Only the opening lines of the listing, through the one with "- **Orchestration:** Coordinating", are to be retyped, each exactly as it stands.

Extracted records:
------------------------------------------------------------

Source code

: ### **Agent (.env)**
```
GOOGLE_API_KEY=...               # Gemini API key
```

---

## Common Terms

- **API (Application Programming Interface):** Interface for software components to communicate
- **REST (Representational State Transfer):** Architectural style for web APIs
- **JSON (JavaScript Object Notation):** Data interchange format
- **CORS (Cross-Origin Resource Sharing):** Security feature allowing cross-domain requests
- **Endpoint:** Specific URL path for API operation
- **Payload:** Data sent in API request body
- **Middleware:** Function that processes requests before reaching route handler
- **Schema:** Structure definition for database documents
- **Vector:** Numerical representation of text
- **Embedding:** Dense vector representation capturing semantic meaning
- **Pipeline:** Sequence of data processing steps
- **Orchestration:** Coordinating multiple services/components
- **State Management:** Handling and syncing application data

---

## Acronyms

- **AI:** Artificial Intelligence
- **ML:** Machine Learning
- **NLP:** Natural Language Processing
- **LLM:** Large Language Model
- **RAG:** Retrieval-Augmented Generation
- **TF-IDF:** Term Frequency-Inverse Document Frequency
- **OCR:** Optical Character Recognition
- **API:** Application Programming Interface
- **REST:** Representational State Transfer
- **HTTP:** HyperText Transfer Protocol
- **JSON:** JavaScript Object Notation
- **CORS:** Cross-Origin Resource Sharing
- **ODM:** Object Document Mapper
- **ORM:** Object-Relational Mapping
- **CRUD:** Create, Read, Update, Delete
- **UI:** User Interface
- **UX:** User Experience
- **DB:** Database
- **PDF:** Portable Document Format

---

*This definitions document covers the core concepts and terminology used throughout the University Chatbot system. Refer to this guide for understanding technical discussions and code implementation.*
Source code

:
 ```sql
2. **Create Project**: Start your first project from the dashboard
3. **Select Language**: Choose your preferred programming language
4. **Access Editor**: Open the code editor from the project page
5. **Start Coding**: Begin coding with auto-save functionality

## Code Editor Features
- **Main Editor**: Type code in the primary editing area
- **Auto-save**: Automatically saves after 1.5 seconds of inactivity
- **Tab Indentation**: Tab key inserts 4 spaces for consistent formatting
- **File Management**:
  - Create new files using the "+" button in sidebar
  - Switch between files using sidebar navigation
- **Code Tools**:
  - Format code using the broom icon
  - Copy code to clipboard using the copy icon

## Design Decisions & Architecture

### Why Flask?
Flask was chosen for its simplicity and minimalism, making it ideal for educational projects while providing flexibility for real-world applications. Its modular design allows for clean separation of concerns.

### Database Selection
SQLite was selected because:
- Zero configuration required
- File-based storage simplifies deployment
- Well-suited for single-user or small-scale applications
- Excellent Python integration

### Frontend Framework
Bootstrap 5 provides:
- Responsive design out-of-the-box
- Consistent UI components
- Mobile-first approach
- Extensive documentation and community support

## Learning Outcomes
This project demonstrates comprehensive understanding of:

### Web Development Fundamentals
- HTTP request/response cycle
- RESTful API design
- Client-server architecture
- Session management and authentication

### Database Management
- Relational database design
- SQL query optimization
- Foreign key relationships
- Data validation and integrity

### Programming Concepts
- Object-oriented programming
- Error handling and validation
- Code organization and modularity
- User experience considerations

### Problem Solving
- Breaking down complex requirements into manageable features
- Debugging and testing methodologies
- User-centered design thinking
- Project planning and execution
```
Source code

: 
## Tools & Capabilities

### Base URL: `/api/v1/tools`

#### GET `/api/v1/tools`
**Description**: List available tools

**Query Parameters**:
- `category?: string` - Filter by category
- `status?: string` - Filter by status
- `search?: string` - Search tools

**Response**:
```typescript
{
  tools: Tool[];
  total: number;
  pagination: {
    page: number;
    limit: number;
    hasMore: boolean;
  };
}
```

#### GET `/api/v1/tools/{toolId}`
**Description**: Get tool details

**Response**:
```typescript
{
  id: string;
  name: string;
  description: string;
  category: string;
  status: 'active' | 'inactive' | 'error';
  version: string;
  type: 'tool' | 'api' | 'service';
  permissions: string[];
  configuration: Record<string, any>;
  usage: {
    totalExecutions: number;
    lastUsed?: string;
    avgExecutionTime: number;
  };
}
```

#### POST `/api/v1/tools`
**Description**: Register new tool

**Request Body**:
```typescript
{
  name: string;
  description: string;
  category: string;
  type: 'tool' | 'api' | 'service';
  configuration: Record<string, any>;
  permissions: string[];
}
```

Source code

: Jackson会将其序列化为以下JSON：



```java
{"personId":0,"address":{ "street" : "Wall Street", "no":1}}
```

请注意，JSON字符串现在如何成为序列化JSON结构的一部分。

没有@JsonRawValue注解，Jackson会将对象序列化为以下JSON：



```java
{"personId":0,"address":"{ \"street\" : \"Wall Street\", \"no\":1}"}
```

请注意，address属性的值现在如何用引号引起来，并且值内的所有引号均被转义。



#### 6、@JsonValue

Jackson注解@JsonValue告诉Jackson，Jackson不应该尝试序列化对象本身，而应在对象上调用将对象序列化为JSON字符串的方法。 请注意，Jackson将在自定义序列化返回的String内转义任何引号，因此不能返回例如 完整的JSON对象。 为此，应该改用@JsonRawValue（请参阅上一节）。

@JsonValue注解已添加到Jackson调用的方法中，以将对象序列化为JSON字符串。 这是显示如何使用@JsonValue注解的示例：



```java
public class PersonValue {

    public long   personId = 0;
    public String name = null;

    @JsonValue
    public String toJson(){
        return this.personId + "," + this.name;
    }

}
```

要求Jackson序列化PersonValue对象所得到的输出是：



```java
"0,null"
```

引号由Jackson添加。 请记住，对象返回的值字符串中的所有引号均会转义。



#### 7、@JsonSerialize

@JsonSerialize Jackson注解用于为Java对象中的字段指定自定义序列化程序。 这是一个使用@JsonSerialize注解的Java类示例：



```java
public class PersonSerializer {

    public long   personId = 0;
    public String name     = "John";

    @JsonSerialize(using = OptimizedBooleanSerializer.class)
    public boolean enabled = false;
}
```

------------------------------------------------------------

Solved problem:
Source code

: ### **Agent (.env)**
```
GOOGLE_API_KEY=...               # Gemini API key
```

---

## Common Terms

- **API (Application Programming Interface):** Interface for software components to communicate
- **REST (Representational State Transfer):** Architectural style for web APIs
- **JSON (JavaScript Object Notation):** Data interchange format
- **CORS (Cross-Origin Resource Sharing):** Security feature allowing cross-domain requests
- **Endpoint:** Specific URL path for API operation
- **Payload:** Data sent in API request body
- **Middleware:** Function that processes requests before reaching route handler
- **Schema:** Structure definition for database documents
- **Vector:** Numerical representation of text
- **Embedding:** Dense vector representation capturing semantic meaning
- **Pipeline:** Sequence of data processing steps
- **Orchestration:** Coordinating multiple services/components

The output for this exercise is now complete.